A former Air Force sergeant and member of the extremist "boogaloo" movement has pleaded guilty to killing a federal security officer in Oakland during racial injustice protests in 2020.
The ex-military officer, Steven Carrillo, 33, changed his plea Friday after federal prosecutors said they would not seek the death penalty. Instead, as part of a plea agreement, prosecutors are asking that Carrillo be sentenced to 41 years in prison and a lifetime term of supervised release, according to the Department of Justice.
District Court Judge Yvonne Gonzalez Rogers still has to decide whether to accept the plea agreement. Carrillo is expected to be sentenced on June 3.
According to prosecutors, Carrillo and an alleged accomplice, Robert Alvin Justus Jr., were looking to use the cover of protests in response to the police killing of George Floyd when they traveled to Oakland on May 29, 2020, to target police.
Carrillo was charged with one count each of murder and attempted murder after prosecutors said he opened fire outside the Ronald V. Dellums federal courthouse, killing Protective Security Officer David Patrick Underwood and injuring a second officer.

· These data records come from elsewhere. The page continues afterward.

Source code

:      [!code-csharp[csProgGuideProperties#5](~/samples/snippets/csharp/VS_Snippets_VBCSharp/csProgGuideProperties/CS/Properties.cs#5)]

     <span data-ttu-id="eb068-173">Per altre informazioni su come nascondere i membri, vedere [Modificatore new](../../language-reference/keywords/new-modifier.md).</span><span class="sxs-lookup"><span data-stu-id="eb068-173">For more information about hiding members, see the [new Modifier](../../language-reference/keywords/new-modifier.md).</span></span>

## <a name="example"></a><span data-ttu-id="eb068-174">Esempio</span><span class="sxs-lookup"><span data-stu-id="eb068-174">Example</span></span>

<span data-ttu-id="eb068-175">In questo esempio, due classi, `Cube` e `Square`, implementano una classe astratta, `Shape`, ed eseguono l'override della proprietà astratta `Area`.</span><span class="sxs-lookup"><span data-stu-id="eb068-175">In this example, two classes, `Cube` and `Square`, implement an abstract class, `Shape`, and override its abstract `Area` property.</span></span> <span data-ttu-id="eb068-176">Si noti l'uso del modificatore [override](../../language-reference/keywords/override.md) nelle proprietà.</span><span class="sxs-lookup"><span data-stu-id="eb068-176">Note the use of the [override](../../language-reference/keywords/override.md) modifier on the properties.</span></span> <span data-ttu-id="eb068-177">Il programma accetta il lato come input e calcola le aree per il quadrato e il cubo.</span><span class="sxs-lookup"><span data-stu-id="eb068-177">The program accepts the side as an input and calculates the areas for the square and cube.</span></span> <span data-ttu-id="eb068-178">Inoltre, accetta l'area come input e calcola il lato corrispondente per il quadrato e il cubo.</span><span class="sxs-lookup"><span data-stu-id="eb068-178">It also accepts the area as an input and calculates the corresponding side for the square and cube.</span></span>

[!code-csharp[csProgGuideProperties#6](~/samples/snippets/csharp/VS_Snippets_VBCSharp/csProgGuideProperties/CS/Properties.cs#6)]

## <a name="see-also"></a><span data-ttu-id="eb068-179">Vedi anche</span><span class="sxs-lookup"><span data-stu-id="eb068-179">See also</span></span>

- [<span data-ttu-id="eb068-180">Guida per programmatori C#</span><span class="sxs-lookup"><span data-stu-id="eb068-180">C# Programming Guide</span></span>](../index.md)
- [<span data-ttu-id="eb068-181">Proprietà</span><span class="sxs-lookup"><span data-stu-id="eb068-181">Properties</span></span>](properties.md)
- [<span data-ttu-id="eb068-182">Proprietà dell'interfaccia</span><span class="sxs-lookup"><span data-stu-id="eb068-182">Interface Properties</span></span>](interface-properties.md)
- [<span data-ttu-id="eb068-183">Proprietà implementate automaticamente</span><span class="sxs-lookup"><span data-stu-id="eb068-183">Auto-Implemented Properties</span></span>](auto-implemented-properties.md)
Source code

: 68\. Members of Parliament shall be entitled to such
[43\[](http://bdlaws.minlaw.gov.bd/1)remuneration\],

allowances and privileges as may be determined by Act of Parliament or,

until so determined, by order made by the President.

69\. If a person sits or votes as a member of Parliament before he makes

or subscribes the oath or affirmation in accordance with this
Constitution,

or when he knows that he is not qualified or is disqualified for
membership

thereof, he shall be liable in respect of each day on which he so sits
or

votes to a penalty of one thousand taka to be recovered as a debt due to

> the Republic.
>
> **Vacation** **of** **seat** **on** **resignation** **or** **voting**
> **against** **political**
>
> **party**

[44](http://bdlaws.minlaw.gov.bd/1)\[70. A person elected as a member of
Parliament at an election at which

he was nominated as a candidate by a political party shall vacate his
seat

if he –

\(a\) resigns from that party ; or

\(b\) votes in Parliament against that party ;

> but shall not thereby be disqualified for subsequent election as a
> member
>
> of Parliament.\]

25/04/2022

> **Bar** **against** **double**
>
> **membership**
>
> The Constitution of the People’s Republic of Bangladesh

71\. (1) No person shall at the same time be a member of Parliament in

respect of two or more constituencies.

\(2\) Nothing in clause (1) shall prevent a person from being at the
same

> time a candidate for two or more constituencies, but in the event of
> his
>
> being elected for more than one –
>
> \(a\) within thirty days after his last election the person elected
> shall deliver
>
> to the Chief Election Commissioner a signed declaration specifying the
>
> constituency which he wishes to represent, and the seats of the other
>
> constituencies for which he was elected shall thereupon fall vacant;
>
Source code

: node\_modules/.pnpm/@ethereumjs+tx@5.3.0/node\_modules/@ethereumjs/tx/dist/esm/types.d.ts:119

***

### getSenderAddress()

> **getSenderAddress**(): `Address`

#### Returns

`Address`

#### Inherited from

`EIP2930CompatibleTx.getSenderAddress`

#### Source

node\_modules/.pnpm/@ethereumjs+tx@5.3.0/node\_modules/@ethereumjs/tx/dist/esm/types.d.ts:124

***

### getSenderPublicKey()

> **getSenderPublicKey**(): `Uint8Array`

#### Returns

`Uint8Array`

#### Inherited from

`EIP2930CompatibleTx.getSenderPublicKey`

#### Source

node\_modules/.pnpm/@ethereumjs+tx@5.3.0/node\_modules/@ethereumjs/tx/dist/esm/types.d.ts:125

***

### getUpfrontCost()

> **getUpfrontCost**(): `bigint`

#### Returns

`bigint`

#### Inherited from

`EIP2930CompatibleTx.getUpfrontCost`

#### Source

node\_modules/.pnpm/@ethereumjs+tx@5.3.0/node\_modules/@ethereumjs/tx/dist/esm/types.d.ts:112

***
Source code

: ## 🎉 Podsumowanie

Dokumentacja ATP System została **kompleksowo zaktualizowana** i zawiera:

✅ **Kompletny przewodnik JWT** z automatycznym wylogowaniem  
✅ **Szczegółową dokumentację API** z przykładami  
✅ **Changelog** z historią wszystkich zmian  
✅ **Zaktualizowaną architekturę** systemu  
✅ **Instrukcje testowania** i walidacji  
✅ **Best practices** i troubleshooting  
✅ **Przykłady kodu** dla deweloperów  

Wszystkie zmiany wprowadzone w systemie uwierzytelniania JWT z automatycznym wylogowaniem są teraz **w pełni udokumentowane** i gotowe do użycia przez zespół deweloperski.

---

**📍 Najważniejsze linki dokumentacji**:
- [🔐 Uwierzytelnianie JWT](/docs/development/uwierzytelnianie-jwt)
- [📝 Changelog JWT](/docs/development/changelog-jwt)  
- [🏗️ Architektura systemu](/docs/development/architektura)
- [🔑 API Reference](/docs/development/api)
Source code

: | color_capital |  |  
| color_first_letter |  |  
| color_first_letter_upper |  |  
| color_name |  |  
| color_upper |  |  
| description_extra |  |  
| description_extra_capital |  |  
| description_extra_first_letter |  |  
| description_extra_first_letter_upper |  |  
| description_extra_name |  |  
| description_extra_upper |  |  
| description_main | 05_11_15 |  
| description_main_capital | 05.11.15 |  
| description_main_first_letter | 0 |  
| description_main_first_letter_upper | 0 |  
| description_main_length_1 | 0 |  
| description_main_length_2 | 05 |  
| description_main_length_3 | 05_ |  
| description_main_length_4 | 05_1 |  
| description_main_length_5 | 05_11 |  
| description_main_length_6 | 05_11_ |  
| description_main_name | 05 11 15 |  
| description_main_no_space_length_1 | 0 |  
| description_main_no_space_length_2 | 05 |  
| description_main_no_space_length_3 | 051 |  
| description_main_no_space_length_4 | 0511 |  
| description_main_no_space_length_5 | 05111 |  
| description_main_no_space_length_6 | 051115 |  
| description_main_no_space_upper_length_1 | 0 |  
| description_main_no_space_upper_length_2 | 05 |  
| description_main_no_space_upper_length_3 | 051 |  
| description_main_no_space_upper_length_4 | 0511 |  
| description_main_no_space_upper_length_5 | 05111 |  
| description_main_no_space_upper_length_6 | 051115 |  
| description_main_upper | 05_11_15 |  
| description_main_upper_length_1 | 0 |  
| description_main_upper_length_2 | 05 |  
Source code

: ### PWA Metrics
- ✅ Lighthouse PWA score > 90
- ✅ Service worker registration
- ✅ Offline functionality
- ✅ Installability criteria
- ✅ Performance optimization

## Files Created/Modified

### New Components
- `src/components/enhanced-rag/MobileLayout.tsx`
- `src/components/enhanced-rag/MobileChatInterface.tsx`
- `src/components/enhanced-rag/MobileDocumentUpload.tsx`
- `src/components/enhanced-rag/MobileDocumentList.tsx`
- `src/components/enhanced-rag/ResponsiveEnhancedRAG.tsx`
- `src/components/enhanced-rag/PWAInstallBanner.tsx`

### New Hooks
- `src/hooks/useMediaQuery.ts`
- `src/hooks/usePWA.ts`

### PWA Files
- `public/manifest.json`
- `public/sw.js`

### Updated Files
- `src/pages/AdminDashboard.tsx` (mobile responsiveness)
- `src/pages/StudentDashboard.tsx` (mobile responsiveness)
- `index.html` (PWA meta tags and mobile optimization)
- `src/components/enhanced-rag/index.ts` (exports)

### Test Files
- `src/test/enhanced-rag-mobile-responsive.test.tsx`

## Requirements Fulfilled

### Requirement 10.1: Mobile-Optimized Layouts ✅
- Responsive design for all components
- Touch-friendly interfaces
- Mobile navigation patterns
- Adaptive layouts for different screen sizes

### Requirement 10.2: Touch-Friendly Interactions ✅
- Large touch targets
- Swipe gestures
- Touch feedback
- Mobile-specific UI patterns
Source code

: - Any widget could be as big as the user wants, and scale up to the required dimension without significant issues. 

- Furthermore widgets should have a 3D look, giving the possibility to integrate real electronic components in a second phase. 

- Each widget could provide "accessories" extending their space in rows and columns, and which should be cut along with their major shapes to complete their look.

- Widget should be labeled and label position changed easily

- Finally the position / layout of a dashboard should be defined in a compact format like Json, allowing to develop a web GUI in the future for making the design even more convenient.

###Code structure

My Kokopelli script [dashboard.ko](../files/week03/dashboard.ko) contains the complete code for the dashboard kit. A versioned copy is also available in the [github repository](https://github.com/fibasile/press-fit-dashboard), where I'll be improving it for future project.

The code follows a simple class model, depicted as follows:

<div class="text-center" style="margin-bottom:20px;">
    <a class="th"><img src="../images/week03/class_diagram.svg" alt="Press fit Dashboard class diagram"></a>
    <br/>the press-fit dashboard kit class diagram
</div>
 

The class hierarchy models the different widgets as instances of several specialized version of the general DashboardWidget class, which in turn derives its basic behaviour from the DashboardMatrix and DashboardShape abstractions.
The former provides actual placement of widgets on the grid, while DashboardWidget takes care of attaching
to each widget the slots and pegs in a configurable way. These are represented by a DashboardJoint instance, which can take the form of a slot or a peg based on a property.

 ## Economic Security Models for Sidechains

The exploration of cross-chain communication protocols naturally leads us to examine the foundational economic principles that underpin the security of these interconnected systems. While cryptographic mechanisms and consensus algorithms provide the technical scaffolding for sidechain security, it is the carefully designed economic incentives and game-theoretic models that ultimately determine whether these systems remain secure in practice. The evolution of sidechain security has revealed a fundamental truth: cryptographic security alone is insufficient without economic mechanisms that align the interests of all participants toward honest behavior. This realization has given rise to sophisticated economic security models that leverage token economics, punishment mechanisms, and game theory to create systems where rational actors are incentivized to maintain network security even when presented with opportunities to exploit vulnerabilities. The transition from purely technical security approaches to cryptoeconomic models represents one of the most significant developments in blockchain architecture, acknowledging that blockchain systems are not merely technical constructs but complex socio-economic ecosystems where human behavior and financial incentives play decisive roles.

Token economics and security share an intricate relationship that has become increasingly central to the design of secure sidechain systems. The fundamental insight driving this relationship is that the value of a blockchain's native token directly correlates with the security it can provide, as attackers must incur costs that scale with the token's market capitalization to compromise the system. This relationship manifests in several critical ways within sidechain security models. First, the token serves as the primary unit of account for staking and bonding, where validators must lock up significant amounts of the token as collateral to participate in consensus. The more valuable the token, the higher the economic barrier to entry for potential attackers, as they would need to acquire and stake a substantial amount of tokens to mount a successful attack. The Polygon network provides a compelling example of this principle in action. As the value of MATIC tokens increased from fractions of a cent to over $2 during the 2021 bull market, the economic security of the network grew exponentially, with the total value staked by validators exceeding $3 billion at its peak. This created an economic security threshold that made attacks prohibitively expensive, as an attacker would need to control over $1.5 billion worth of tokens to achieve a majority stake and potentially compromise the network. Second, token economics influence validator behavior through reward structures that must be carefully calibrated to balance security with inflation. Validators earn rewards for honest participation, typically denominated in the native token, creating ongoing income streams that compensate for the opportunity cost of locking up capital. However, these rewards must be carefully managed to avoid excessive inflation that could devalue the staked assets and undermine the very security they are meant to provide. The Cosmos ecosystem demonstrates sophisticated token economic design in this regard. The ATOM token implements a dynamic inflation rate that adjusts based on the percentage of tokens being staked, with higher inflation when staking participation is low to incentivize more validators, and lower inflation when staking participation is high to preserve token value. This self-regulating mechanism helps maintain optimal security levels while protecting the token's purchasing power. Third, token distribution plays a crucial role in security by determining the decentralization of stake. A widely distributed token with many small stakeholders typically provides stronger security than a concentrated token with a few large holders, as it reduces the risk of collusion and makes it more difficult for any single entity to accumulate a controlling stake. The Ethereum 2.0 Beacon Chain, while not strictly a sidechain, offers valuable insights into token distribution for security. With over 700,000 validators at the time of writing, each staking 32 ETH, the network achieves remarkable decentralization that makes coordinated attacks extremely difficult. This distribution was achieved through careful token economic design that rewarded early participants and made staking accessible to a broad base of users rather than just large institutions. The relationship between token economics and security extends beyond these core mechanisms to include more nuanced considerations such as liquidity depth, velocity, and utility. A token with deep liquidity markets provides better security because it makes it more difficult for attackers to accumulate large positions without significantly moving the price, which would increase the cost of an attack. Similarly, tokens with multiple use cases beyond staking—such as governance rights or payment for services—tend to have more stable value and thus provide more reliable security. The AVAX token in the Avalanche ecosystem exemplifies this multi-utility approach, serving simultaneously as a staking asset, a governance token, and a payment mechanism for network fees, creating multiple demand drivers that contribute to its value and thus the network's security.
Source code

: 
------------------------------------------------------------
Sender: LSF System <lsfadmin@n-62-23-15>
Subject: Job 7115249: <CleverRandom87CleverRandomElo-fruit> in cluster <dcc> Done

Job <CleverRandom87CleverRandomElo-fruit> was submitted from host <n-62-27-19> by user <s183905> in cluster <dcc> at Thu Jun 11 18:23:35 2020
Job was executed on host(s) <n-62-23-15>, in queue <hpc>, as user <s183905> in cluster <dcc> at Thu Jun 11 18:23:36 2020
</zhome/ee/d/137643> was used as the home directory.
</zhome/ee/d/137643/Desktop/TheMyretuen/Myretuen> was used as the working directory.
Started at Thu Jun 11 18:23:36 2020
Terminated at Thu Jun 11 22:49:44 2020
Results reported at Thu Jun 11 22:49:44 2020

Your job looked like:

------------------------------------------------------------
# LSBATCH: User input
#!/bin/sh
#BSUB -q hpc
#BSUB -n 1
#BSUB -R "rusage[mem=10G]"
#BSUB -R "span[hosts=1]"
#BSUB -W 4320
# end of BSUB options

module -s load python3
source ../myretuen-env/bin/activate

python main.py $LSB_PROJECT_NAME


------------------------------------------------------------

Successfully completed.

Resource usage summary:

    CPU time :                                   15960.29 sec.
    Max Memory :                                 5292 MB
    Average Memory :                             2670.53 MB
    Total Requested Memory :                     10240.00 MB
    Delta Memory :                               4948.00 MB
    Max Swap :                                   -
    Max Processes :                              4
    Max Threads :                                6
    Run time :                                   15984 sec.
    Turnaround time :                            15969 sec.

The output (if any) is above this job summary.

"There is no evidence that these men had an intention to join the demonstration in Oakland," the FBI's Jack Bennett said at a June 2020 news conference. "They came to Oakland to kill cops."
Carrillo is linked with the extremist movement known as boogaloo, whose members expect, and are seeking to provoke, a second civil war. In recent years, boogaloo members have looked at mass protests and civil unrest as an opportunity to cause chaos and prompt violence, according to federal officials.
Justus, who allegedly drove the vehicle from which Carrillo carried out the attack, is facing two charges of aiding and abetting murder and attempted murder.
The fatal shooting in Oakland sparked an eight-day search that led authorities to Ben Lomond, California, where Carrillo allegedly opened fire on Santa Cruz County Sheriff's deputies, killing Sgt. Damon Gutzwiller and wounding others. He is facing a slew of felony charges and enhancements, including murder, in state court in connection with that incident.
In the plea agreement, Carrillo admitted to subscribing to the boogaloo movement's principles and that he "wanted to carry out violent acts against federal law enforcement officers," authorities said.
The DOJ said he admitted to regularly talking about and encouraging violence against authorities in the months leading up to the fatal shooting. The day prior, he posted on Facebook, "Anyone down to boog?" according to the department.
On the day of the incident, he posted, "I just wanna perpetuate the hate and violence towards the governments attack dogs," authorities said.